Treatment of Elderly Patients With Chronic Lymphocytic Leukemia

An Unmet Clinical Need

Stefano Molica; Maura Brugiatelli; Fortunato Morabito; Felicetto Ferrara; Emilio Iannitto; Nicola Di Renzo; Silvana Capalbo; Pellegrino Musto; Francesco Di Raimondo

Disclosures

Expert Rev Hematol. 2013;6(4):441-449. 

In This Article

Age, Burden of Comorbidities & Fitness Criteria

Evidence for increased incidence of age-associated conditions in CLL patients, including coronary artery disease and cardiovascular risk factors, chronic pulmonary disease, low bone mineral density and frailty supports the concern that these patients may undergo an accelerated aging process.[18–19] Age has repeatedly shown to be an independent predictor of survival in CLL patients.[20–21] In a series accounting for 782 CLL patients observed over a 40-year period at a single institution, patients more than 75 years old had the worst clinical outcome in terms of overall survival (OS) when all causes of death (i.e., CLL- and no-CLL related) were consider (Figure 1). However, age by itself has the potential to alter the utility of prognostic testing given the higher mortality from competing health problems in older individuals.[22]

Figure 1.

Overall survival of chronic lymphocytic leukemia patients diagnosed over a 40-year period at a single institution (Catanzaro series).
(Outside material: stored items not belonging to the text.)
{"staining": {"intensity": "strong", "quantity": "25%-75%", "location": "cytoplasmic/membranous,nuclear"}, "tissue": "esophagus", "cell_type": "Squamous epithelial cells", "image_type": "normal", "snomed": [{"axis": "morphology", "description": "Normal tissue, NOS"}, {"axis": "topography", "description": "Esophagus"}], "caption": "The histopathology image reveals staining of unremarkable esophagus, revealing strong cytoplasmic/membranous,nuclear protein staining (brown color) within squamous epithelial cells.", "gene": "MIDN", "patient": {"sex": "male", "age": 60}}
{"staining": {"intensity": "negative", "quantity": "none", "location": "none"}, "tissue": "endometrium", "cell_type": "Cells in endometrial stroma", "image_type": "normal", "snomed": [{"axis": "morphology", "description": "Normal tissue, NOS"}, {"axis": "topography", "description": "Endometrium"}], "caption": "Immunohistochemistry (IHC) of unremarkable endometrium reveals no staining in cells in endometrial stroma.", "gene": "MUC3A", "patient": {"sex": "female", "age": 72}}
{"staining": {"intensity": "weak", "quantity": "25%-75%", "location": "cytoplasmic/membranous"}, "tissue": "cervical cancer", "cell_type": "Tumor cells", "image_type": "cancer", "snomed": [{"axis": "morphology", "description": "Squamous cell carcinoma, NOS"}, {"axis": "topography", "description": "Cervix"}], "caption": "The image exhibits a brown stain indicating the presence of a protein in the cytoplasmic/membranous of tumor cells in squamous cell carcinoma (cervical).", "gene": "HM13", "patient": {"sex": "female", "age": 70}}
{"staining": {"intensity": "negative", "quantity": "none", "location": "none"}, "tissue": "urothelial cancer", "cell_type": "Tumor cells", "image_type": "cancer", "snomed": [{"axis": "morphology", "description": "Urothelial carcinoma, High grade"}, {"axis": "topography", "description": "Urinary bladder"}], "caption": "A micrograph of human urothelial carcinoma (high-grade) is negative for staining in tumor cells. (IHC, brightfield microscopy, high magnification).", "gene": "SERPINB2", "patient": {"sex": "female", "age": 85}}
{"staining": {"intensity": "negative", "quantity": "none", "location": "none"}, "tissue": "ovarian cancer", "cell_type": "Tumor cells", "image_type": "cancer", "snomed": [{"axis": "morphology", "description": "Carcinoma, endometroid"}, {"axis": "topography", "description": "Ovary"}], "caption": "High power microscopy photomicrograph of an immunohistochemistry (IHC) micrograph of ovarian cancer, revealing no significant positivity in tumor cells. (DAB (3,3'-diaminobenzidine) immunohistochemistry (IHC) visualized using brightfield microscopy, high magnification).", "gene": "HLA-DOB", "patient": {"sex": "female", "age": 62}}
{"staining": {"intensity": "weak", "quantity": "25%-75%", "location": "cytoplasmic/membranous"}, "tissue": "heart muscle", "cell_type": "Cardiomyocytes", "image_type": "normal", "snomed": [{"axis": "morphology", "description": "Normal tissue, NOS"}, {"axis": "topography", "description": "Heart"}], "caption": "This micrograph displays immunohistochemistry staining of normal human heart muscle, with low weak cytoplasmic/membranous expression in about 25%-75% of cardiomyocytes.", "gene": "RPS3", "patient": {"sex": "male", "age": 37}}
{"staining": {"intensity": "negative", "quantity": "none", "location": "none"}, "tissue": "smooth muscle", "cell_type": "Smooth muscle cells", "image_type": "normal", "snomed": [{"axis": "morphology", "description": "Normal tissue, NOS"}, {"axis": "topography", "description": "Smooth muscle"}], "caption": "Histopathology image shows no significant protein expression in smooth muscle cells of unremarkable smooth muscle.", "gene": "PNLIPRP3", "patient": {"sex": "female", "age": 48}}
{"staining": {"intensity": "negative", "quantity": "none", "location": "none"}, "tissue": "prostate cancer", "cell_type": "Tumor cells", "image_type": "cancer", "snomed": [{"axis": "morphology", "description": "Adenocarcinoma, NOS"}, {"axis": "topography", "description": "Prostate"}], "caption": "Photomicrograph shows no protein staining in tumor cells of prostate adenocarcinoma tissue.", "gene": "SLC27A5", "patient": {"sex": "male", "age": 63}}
Patients are stratified according to age at the time of diagnosis.

Because of the availability of several newer therapies, an increasing interest toward a careful evaluation of the fitness status of CLL patients has been developed.[23] The different issues to be considered in addition to age are the burden of comorbidities and functional assessments.[24]

In search for reliable methods to assess fitness status, a multiparametric evaluation based on age, performance status, functional parameters such as activities of daily living (ADL), instrumental activity of daily living (iADL), number and severity of comorbidities, with the addition, if possible, of polypharmacy, mental status, nutritional status, geriatric syndromes and care-givers assessment should be considered. Interestingly, all these items are included in Comprehensive Geriatric Assessment.[25,26]

Performance status has represented for many years the only parameter utilized to define patient fitness and patient eligibility for relevant therapies. As far as CLL patient evaluation is concerned, ECOG score has been the most extensively utilized method for assessing performance status.[27] ADL and iADL,[28–30] which take into account the degree of self-sufficiency of patients in their daily life, have the advantage of accurately describing the patient's general condition and, in turn, the possible compliance to therapy. However, the assessment of ADL and iADL is time consuming and this prevents from an extensive use in daily practice.

In parallel with the assessment of functional status, the evaluation of comorbidities is crucial at the time of starting therapy in CLL.[31] In patients with solid tumours, two scales have been validated: the Charlson Comorbidity Index (CCI)[32] and the Cumulative Index Rating Scale (CIRS).[31] The CCI system takes into account both the number and severity of 19 pre-defined comorbid conditions.[32] The CIRS, more popular among haematologists, consists of 14 features of healthiness rated from 1 (no impairment to that organ/system) to 5 (impairment is life threatening).[33]

The German CLL Cooperative Group recently proposed a simplified classification of fitness status which defines patients as 'go-go' (i.e., fit), 'slow-go' (i.e., unfit) and 'no-go' (i.e., frail).[34] Accordingly, a CIRS value lower than 6 and creatinine clearance higher than 70 ml/min were the criteria utilized for considering patients eligible for inclusion into the CLL8 protocol.[35] In the authors' current practice, the eligibility for the fludarabine–cyclophosphamide–rituximab (FCR) regimen is also based on the patient's age and they recommend considering 70 years as a possible age threshold. This is in keeping with the recently updated CLL SIE-SIES-GITMO guidelines.[9]

In conclusion, although age should generally determine the goal of treatment in CLL, the patient's functional status rather than chronological age can be more informative. The applicability of the CIRS score in daily clinical practice needs validation in cohorts of unselected CLL patients representative of CLL real life. Furthermore, physicians should consider the improvement of quality of life the primary end point in the management of elderly CLL patients.